There’s only a handful of musicians that can be called “living legends.” Stevie Wonder is undeniably one of them. There no shortage of covers or tributes to this still vital musician. Here are a couple of jazzy tributes that have been released recently.
Vibraphonist Bill Ware, whose Groove Thing CD This Is No Time… is a favorite of mine, offers Wonder Full with his enhanced trio, Vibes. Half of the ten selections were recorded live, and the other half are from a studio date. This isn’t a Stevie Wonder greatest hits covers recording. Check out what Ware chose (Amazon, iTunes).
Guitarist Vernon Neilly has gathered some friends for A Tribute to Stevie Wonder. Among them: Greg Howe, U-Nam, and Michael Paulo (where have you been, Mr. Paulo?). It should be interesting. The product description indicates that this is a “multi-genre project that has progressive, jazz fusion, smooth jazz, heavy metal, and R&B singles on it.” Hear for yourself at Vernon’s site, his MySpace page, or at Amazon.

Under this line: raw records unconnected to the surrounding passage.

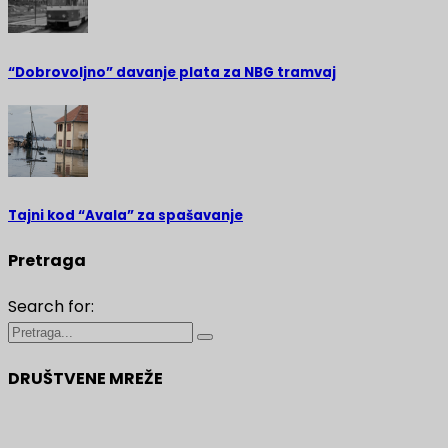
“Dobrovoljno” davanje plata za NBG tramvaj
Tajni kod “Avala” za spašavanje
Pretraga
Search for:
DRUŠTVENE MREŽE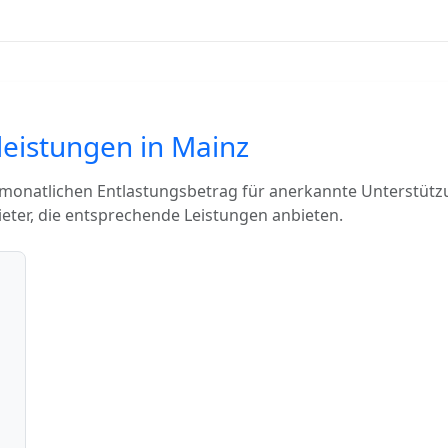
leistungen in Mainz
 monatlichen Entlastungsbetrag für anerkannte Unterstütz
eter, die entsprechende Leistungen anbieten.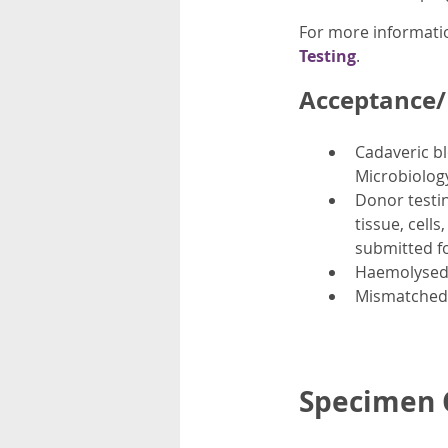
For more informati
Testing
.
Acceptance/R
Cadaveric bl
Microbiolog
Donor testin
tissue, cell
submitted fo
Haemolysed, 
Mismatched i
Specimen C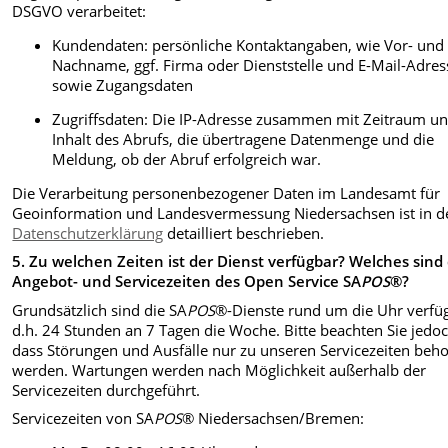
DSGVO verarbeitet:
Kundendaten: persönliche Kontaktangaben, wie Vor- und
Nachname, ggf. Firma oder Dienststelle und E-Mail-Adres
sowie Zugangsdaten
Zugriffsdaten: Die IP-Adresse zusammen mit Zeitraum u
Inhalt des Abrufs, die übertragene Datenmenge und die
Meldung, ob der Abruf erfolgreich war.
Die Verarbeitung personenbezogener Daten im Landesamt für
Geoinformation und Landesvermessung Niedersachsen ist in d
Datenschutzerklärung
detailliert beschrieben.
5.
Zu welchen Zeiten ist der Dienst verfügbar? Welches sind 
Angebot- und Servicezeiten des Open Service SA
POS
®?
Grundsätzlich sind die SA
POS
®-Dienste rund um die Uhr verfü
d.h. 24 Stunden an 7 Tagen die Woche. Bitte beachten Sie jedoc
dass Störungen und Ausfälle nur zu unseren Servicezeiten beh
werden. Wartungen werden nach Möglichkeit außerhalb der
Servicezeiten durchgeführt.
Servicezeiten von SA
POS
® Niedersachsen/Bremen: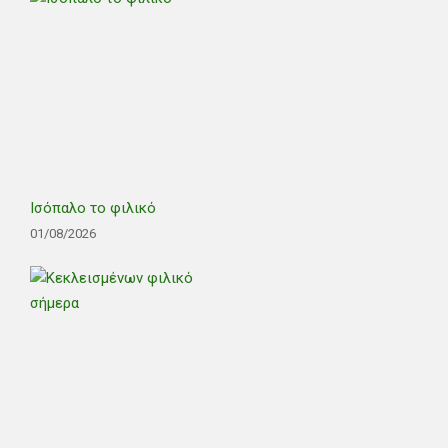
Ισόπαλο το φιλικό
01/08/2026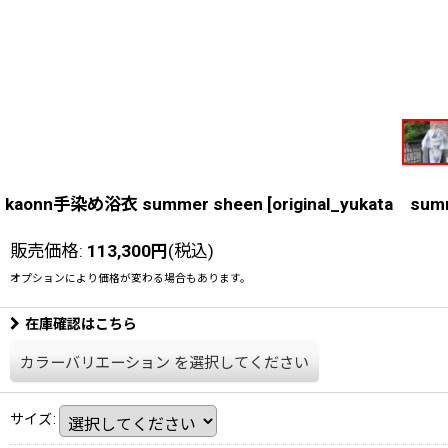
kaonn手染め浴衣 summer sheen
[
original_yukata sum
販売価格
:
113,300
円
(税込)
オプションにより価格が変わる場合もあります。
在庫確認はこちら
カラーバリエーション
を選択してください
サイズ
: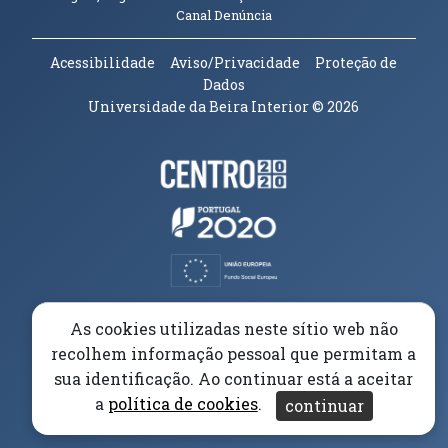
(abre em nova janela)
Canal Denúncia
Acessibilidade
Aviso/Privacidade
Proteção de
Dados
Universidade da Beira Interior
© 2026
Parceiros e Financiadores
(abre em nova janela)
(abre em nova janela)
(abre em nova janela)
(abre em nova janela)
As cookies utilizadas neste sítio web não
recolhem informação pessoal que permitam a
(abre em nova janela)
sua identificação. Ao continuar está a aceitar
a
política de cookies
.
continuar
(abre em nova janela)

Quincy Jones, Herbie Hancock, Stevie Wonder, and Nancy Wilson were among the musicians who paid tribute to the late Oscar Peterson on January 12 at Toronto’s Roy Thomson Hall. The event, titled “Oscar Peterson: Simply the Best” saw 2500 fans offering a final farewell to the legendary pianist. He died on December 23, at the age of 82, of kidney failure. Several good recaps of the emotional goodbye were written by J.D. Considine, John Stewart (for the Mississauga News), and Scott Anderson (for Reuters). An archive is available at the CBC site. Share your thoughts on Oscar Peterson in The Forum.
David Benoit counts Oscar Peterson as one of his influences. The contemporary jazz pianist is recording an album of compositions from his favorite artists, including Peterson, Miles Davis, Bill Evans, Dave Brubeck, the Doors, the Beatles, and Elton John. It’s titled Heroes and will be out this year.
Also on the topic of tributes: John Beasley has been working on a tribute to Herbie Hancock. He’s joined by Roy Hargrove, Christian McBride and Jeff “Tain” Watts. The recording, expected in March, is the one of the first on a new label called Resonance Records. According to the press release, Resonance Records artists “benefit from an innovative revenue-sharing concept that not only offers greater economic return, but also allows them to produce their music without the typical studio time restrictions and their related expenses.”